Both Kevin and Bobby were snatched out of the park, but the former was the primary intended victim. The latter is just left in the trunk to suffocate, but instead, he fights his way out. However, when Bobby hears his friend’s terrified screams for help, he knows he cannot leave the boy behind. Sneaking into the isolated house, he discovers Kevin is chained to the wall behind a locked door. The cat-and-mouse game that ensues is viscerally intense, due to the disturbingly young age of the boys, but their resourcefulness is admirable.

Young protags in claustrophobic jeopardy are definitely a thing for Charbonier & Powell, the filmmaking tandem, whose
Djinn released earlier in the year. There are obvious similarities, but Behind is far more disturbing due to its thematic content. In this case, the utter conviction and total credibility of Lonnie Chavis and Ezra Dewey (who also starred in Djinn) keep viewers hooked on pins and needles. Like Djinn (but maybe even more so here), the filmmakers and their youthful cast really force the audience to care. During this film, the suspense really kills.

The boys’ ultimate antagonist is also extraordinarily creepy, but it would be a bit spoilerish to call out the thesp by name.
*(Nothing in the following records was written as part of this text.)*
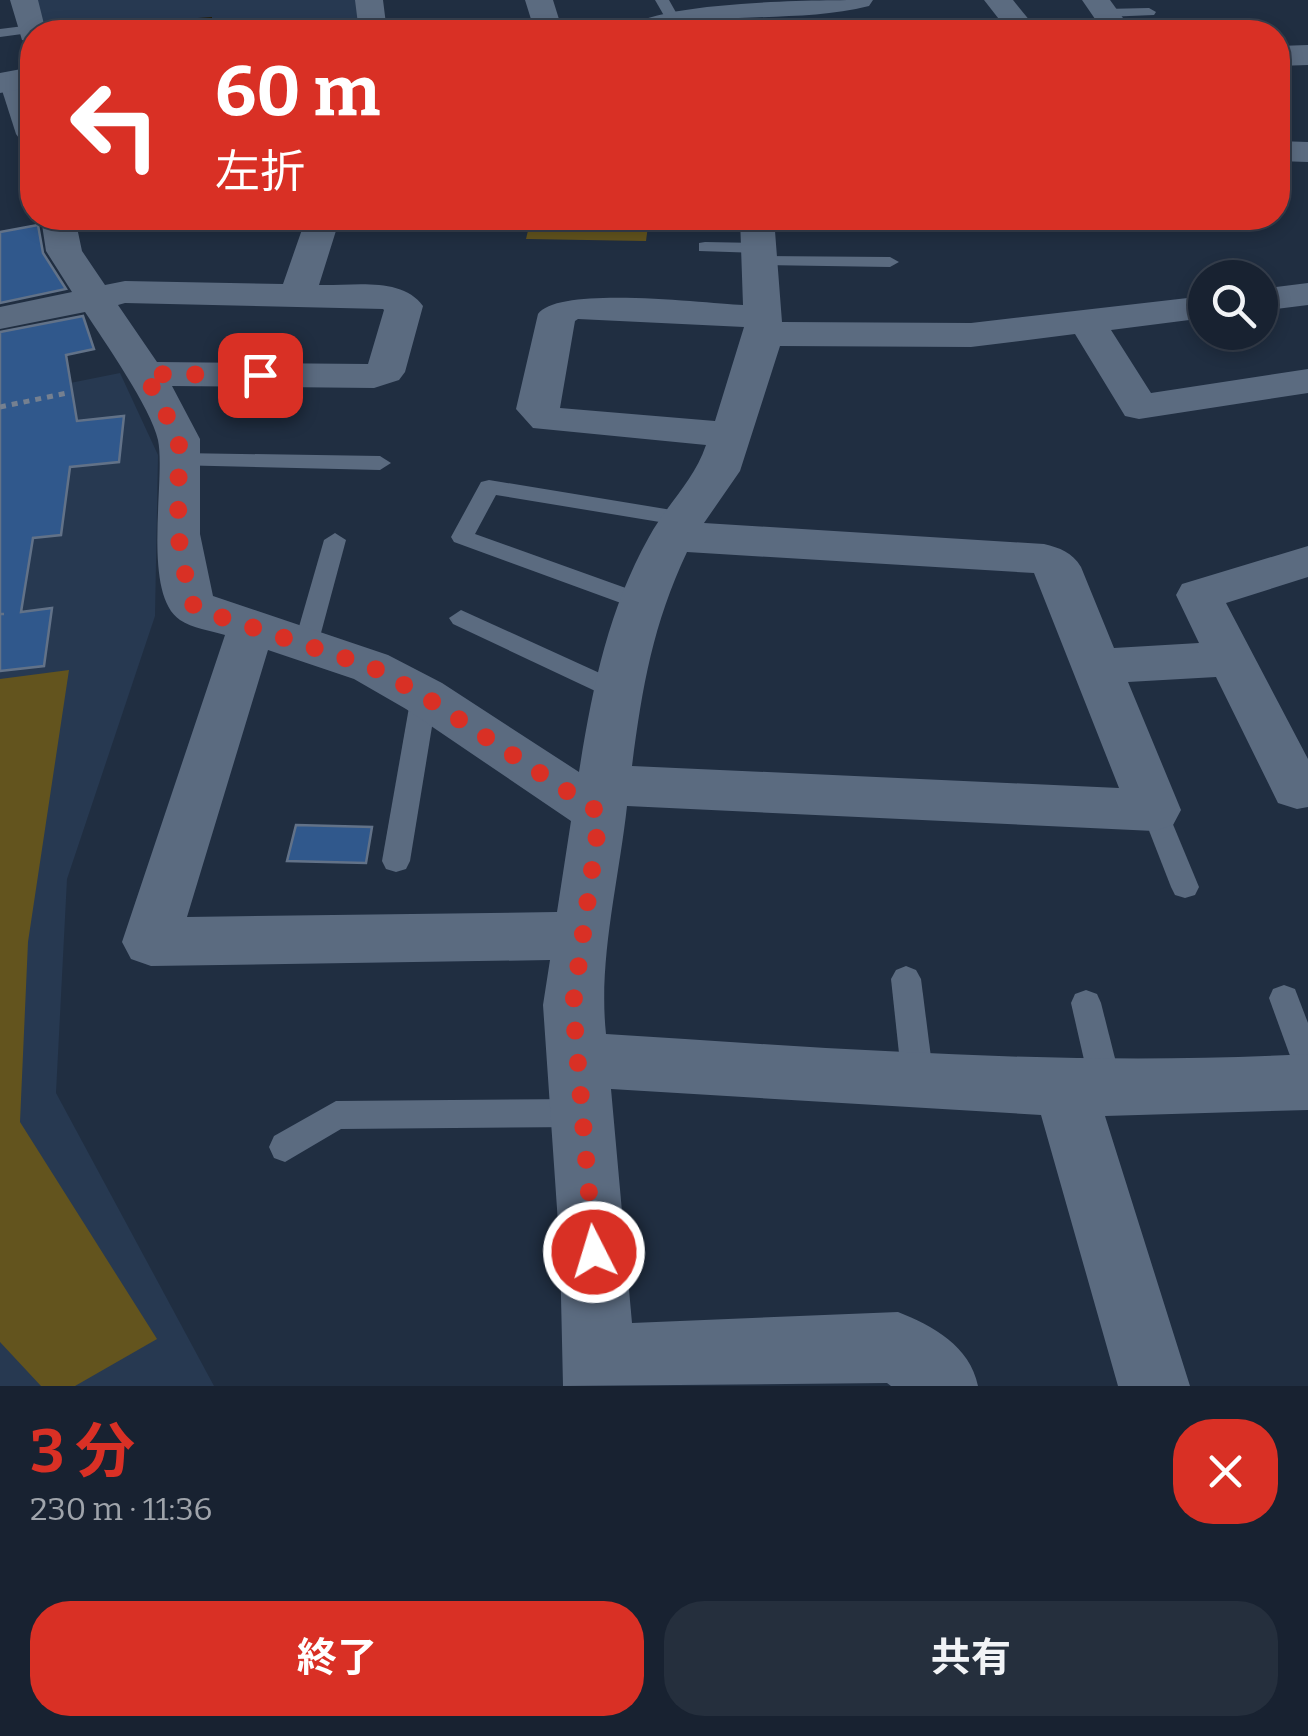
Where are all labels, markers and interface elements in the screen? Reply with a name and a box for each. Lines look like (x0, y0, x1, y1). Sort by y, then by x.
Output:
text: 60 m (215, 50, 380, 134)
icon: left (50, 60, 180, 190)
text: 左折 (215, 145, 305, 199)
map controls (1188, 260, 1278, 350)
button: search (1188, 260, 1278, 350)
pin (218, 333, 303, 418)
icon: arrive (233, 348, 288, 403)
position arrow (542, 1200, 646, 1304)
text: 3 分 (30, 1416, 135, 1488)
button: close (1173, 1419, 1278, 1524)
text: 230 m · 11:36 (30, 1490, 212, 1528)
button: 終了 (30, 1601, 644, 1716)
button: 共有 (664, 1601, 1278, 1716)

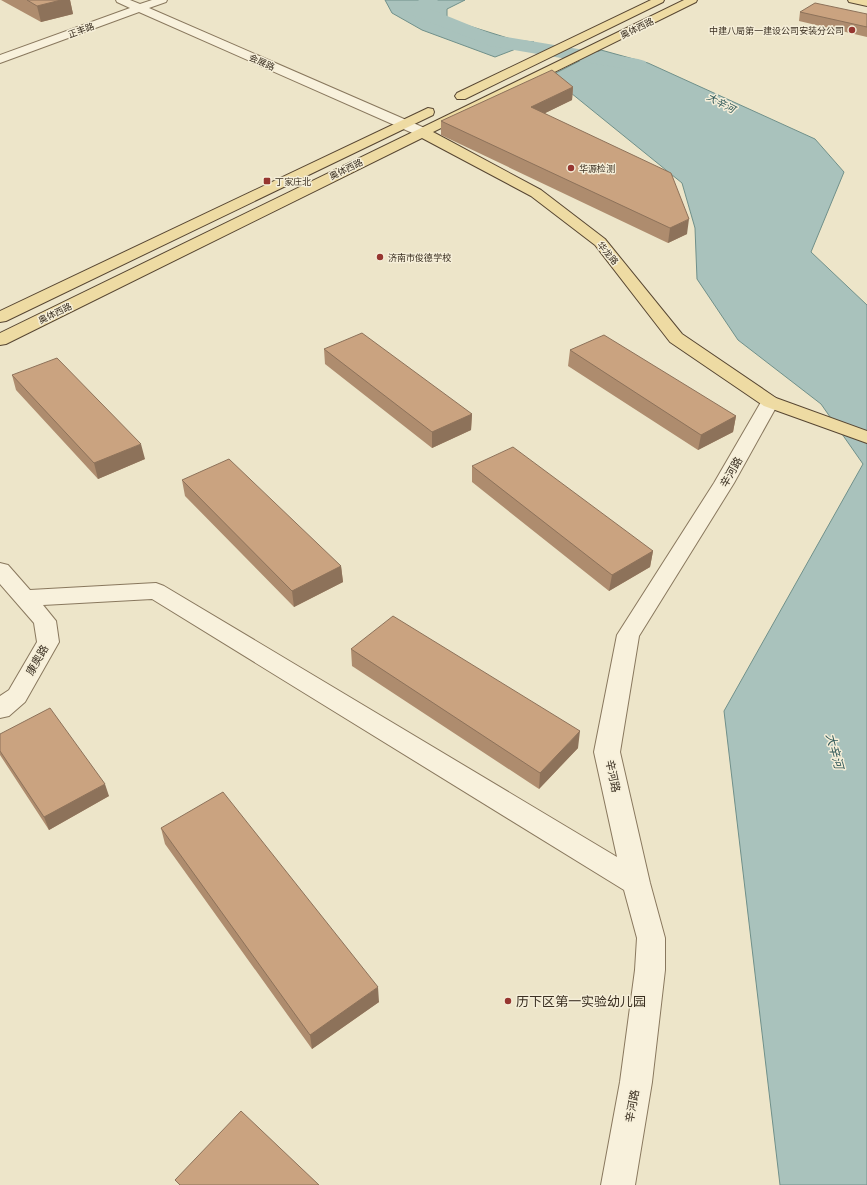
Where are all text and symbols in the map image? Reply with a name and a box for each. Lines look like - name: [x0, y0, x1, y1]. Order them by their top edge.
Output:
- street label: 奥体西路: [618, 15, 656, 41]
- street label: 正丰路: [66, 20, 96, 40]
- place label: 中建八局第一建设公司安装分公司: [709, 25, 844, 36]
- marker: 中建八局第一建设公司安装分公司: [847, 25, 857, 35]
- street label: 会展路: [247, 51, 277, 73]
- water label: 大辛河: [705, 90, 739, 117]
- street label: 奥体西路: [327, 156, 365, 182]
- marker: 华源检测: [566, 163, 576, 173]
- place label: 华源检测: [579, 163, 615, 174]
- marker: 丁家庄北: [262, 176, 272, 186]
- place label: 丁家庄北: [275, 176, 311, 187]
- street label: 华龙路: [595, 239, 621, 267]
- marker: 济南市俊德学校: [375, 252, 385, 262]
- place label: 济南市俊德学校: [388, 252, 452, 263]
- street label: 奥体西路: [36, 300, 74, 326]
- street label: 辛河路: [717, 454, 745, 490]
- street label: 康奥路: [23, 642, 51, 678]
- water label: 大辛河: [823, 732, 847, 772]
- street label: 辛河路: [603, 758, 623, 794]
- place label: 历下区第一实验幼儿园: [516, 993, 646, 1010]
- marker: 历下区第一实验幼儿园: [503, 996, 513, 1006]
- street label: 辛河路: [622, 1089, 642, 1123]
Let’s just say this is a deeply chilling predator. Charbonier & Powell have a sinister talent for maintaining tension and suspense, while turning the limitations of their confined sets into positives. It is almost too much at times, but it is all highly effective.

We generally have contempt for the term “triggering,” but this really is a film that might hit too close to home for any families that have endured similar trauma. Frankly, this film pushes the envelope of exploitation, but it also has a crystal-clear sense of right and wrong. Indeed, virtues are not liabilities in this film.

Admittedly, there are times
Behind will have viewers pulling out their hair and yelling things like “hit that creep again.” The boys’ decision-making can be frustrating, but that is the effect panic often has. The more important point is that viewers will care so intently. Recommended for horror fans who can handle the children-in-jeopardy content, The Boy Behind the Wall starts streaming Thursday (7/29) on Shudder.